バランスのよい食事は病気リスクを下げる。心がけたい「食生活指針」
ちょっとびっくりする言葉を新聞の中からみつけました。
「日本人の場合、肥満より痩せた人に癌が多い」と専門家は指摘
日経新聞(2018.10.10)4面に掲載されている「がん社会を診る」というコラムより。
- 肉サカナ、乳製品も避ける完全菜食主義「ビーガン」が世界規模で増えている
- 日本でも女性中心に極端な菜食主義が増え、またそれに関する市場も拡大中
- 癌と診断された途端、肉食をやめる患者さんも多い
栄養不足の傾向があるという心配について書いてあるコラムでした。
私自身も太る事に大変警戒心を持っているので、菜食には良いイメージを持っています。しかし、このような極端な状況には専門家も警鐘を鳴らしています。

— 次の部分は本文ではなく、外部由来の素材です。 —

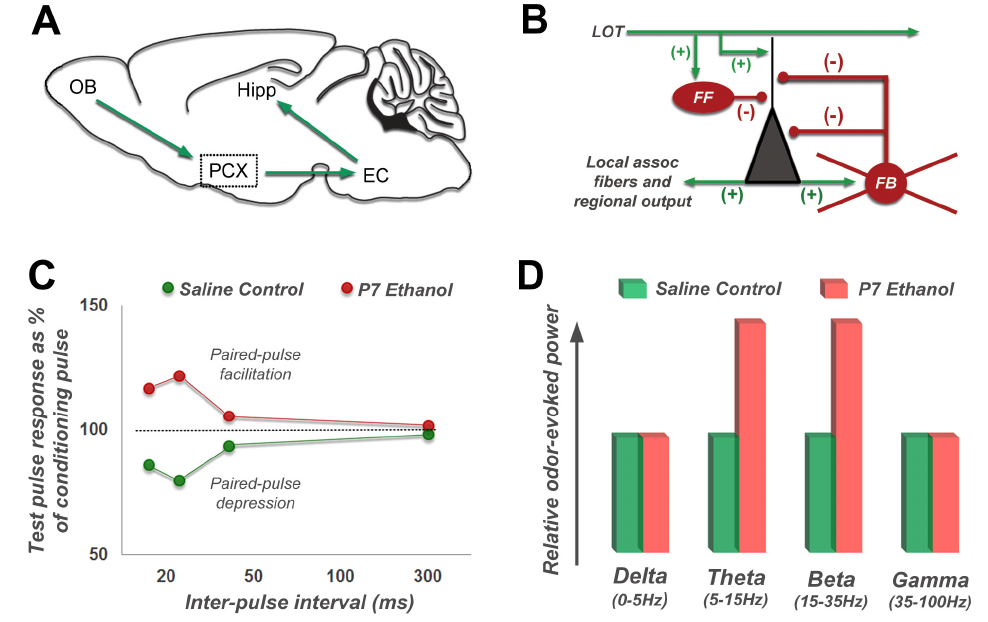
Figure 1. Physiological measurement of neural change in the olfacto-hippocampal pathway of adult mice treated with binge-like ethanol at postnatal day 7. ( A ) Diagram of primary information flow through the olfacto-hippocampal regional circuit. ( B ) Expansion of the piriform cortex (dotted box region in A ) with basic local circuit feedback loop detail, including general modes of local connectivity existing between major cell types (green arrows = excitatory, red knobs = inhibitory). Stimulation from the olfactory bulb (OB) transmits to the piriform cortex (PCX) via the lateral olfactory tract (LOT). As pyramidal cells (grey triangle) are depolarized, associated feedback interneurons (FB) are activated to provide rapid inhibition of subsequent pyramidal cell activity, thus establishing temporally organized PCX processing and distribution of odorant information. ( C ) Idealized LOT-PCX paired-pulse analysis results (adapted from Sadrian et al. 2012 [23] and Wilson et al. 2011 [35]). Adults exposed to saline at P7 exhibit paired-pulse depression with reduced responses to the second test pulse at shorter inter-pulse intervals between the preceding condition pulse. In strong contrast, paired-pulse depression shifts to facilitation in adult mice exposed to ethanol at P7, suggesting dysfunctional local inhibition that is long-lasting. ( D ) Odor-evoked field potentials in the hippocampus were found to be enhanced in P7 ethanol-treated adult mice. Hyperexcitability or inhibitory deficits may also contribute to this type of interregional communication change along the olfacto-hippocampal pathway. Additional abbreviations: EC = entorhinal cortex, Hipp = Hippocampus, FF = feed-forward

データからの結論によるとベジタリアンに癌が少ないわけでも長寿な訳でもないのだそうです。逆にビタミン不足に至る場合もあり、心臓病、脳卒中などのリスクを増やしてしまう可能性もあるとか。
どうやら痩せすぎにも太りすぎ同様に問題が隠れているようです。
偏った栄養の摂取の危険性。ビタミンでも過剰症を起こすケースがある。
栄養的に考えても、極端な栄養をとり続けることに疑問はあります。
例えば、健康のためにビタミンCを大量に摂取するという方法をあちこちで見かけます。そもそも極端なビタミン摂取を行ったところで、ビタミンCなど水溶性ビタミンであれば尿として排泄されます。
頑張ってたくさん取っても出て行ってしまうのです!
そればかりか脂溶性ビタミンの場合、体内に吸収されやすくまた、尿で排泄されることもないので過剰症を起こす恐れがあります。
ビタミンも、ほかの栄養素もお互い助け合いながら身体に作用します。なにかひとつを極端に摂取しても、使われることがないのです。

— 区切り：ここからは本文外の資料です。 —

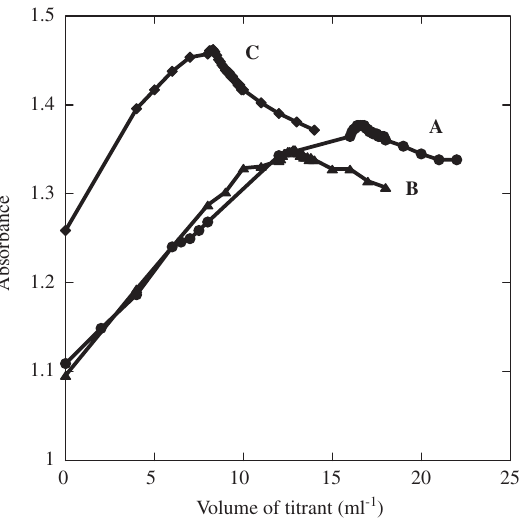
Figure 8 Photometric back titration curves for PHMB-HCl in a com- mercially available contact lens detergent A with a 1.0 × 10 -4 eq mol l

確かに沢山食べると効きそうとは思うのですが、すべての栄養素を「ほどよく」摂取することが肝心なのではないでしょうか。
国立がんセンターの大規模調査で報告された病気リスクを下げる食生活
ネットに過酷とも思えるような食事療法などが紹介されているのを見ると大変悲しくなります。病気の治療だけでも大変なのに「たのしみ」でもあるはずの食事にまで「がんばる」必要が本当にあるのでしょうか。
癌患者の家族の視点ですが、これ以上、自身の身体に鞭を打つようなマネはしてほしくないと感じます。

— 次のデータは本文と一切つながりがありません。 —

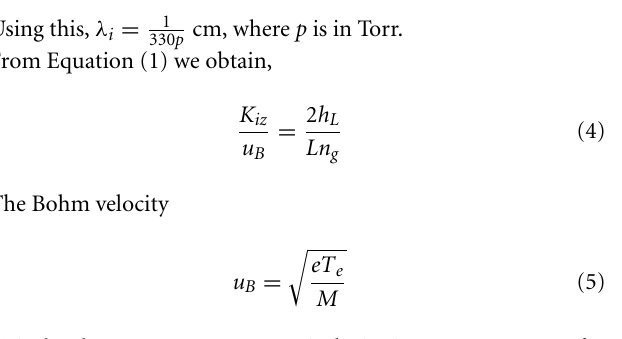
Using this, λ i = 1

政府で公表している「食生活指針」でも乳製品を含めた様々な食物を取ることが勧められています。また、国立がんセンターで男女8万人を15年追跡調査した結果でも、この食生活指針に従った人ほど癌、心臓、血管などの病気リスクが低いという結果がでているそうです。
療養のためにも、予防のためにも、なにか「特別」なことをする前に、当たり前のことを見直してみる必要もあるのかもしれません。